=== Data records ===

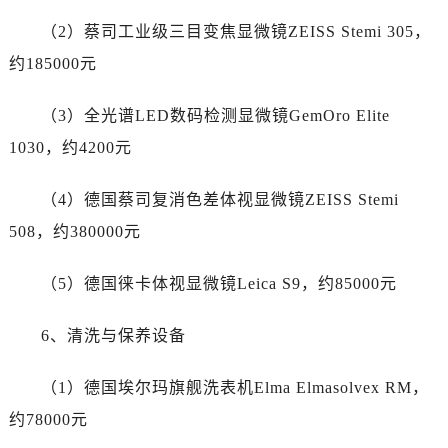
浙江省宁波市江北区大闸南路500号来福士广场办公楼20层2009室劳力士售后服务中心（需提前预约）
（2）蔡司工业级三目变焦显微镜ZEISS Stemi 305，
浙江省衢州市柯城区上街劳力士售后服务中心（需提前预约）
约185000元
浙江省绍兴市越城区胜利东路379号世茂天际中心写字楼8层805室劳力士售后服务中心（需提前预约）
浙江省舟山市定海区解放东路劳力士售后服务中心（需提前预约）
（3）全光谱LED数码检测显微镜GemOro Elite
澳门特别行政区大堂区议事亭前地（新马路）劳力士售后服务中心（需提前预约）
1030，约4200元
澳门特别行政区风顺堂区南湾大马路劳力士售后服务中心（需提前预约）
澳门特别行政区花地玛堂区关闸广场劳力士售后服务中心（需提前预约）
（4）德国蔡司复消色差体视显微镜ZEISS Stemi
澳门特别行政区花王堂区大三巴商圈劳力士售后服务中心（需提前预约）
508，约380000元
澳门特别行政区嘉模堂区官也街劳力士售后服务中心（需提前预约）
澳门省路氹城市金光大道劳力士售后服务中心（需提前预约）
（5）德国徕卡体视显微镜Leica S9，约85000元
澳门特别行政区望德堂区塔石广场劳力士售后服务中心（需提前预约）
福建省福州市鼓楼区五四路128-1号恒力城写字楼15层03室劳力士售后服务中心（需提前预约）
6、清洗与保养设备
福建省厦门市思明区湖滨东路95号万象城华润大厦B座11层1104室劳力士售后服务中心（需提前预约）
广东省潮州市潮安区新风路与潮汕路交汇处劳力士售后服务中心（需提前预约）
（1）德国埃尔玛旗舰洗表机Elma Elmasolvex RM，
广东省广州市天河区天河路230号万菱汇国际中心A塔7层704室劳力士售后服务中心（需提前预约）
约78000元
广东省广州市越秀区环市东路371-375号世界贸易中心大厦南塔15层1507室劳力士售后服务中心（需提前预约）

===

* [Instructions for the task]: The copy you give must repeat each record character for character, but it must not include the pictures.

* [Final answer]:
浙江省宁波市江北区大闸南路500号来福士广场办公楼20层2009室劳力士售后服务中心（需提前预约）
（2）蔡司工业级三目变焦显微镜ZEISS Stemi 305，
浙江省衢州市柯城区上街劳力士售后服务中心（需提前预约）
约185000元
浙江省绍兴市越城区胜利东路379号世茂天际中心写字楼8层805室劳力士售后服务中心（需提前预约）
浙江省舟山市定海区解放东路劳力士售后服务中心（需提前预约）
（3）全光谱LED数码检测显微镜GemOro Elite
澳门特别行政区大堂区议事亭前地（新马路）劳力士售后服务中心（需提前预约）
1030，约4200元
澳门特别行政区风顺堂区南湾大马路劳力士售后服务中心（需提前预约）
澳门特别行政区花地玛堂区关闸广场劳力士售后服务中心（需提前预约）
（4）德国蔡司复消色差体视显微镜ZEISS Stemi
澳门特别行政区花王堂区大三巴商圈劳力士售后服务中心（需提前预约）
508，约380000元
澳门特别行政区嘉模堂区官也街劳力士售后服务中心（需提前预约）
澳门省路氹城市金光大道劳力士售后服务中心（需提前预约）
（5）德国徕卡体视显微镜Leica S9，约85000元
澳门特别行政区望德堂区塔石广场劳力士售后服务中心（需提前预约）
福建省福州市鼓楼区五四路128-1号恒力城写字楼15层03室劳力士售后服务中心（需提前预约）
6、清洗与保养设备
福建省厦门市思明区湖滨东路95号万象城华润大厦B座11层1104室劳力士售后服务中心（需提前预约）
广东省潮州市潮安区新风路与潮汕路交汇处劳力士售后服务中心（需提前预约）
（1）德国埃尔玛旗舰洗表机Elma Elmasolvex RM，
广东省广州市天河区天河路230号万菱汇国际中心A塔7层704室劳力士售后服务中心（需提前预约）
约78000元
广东省广州市越秀区环市东路371-375号世界贸易中心大厦南塔15层1507室劳力士售后服务中心（需提前预约）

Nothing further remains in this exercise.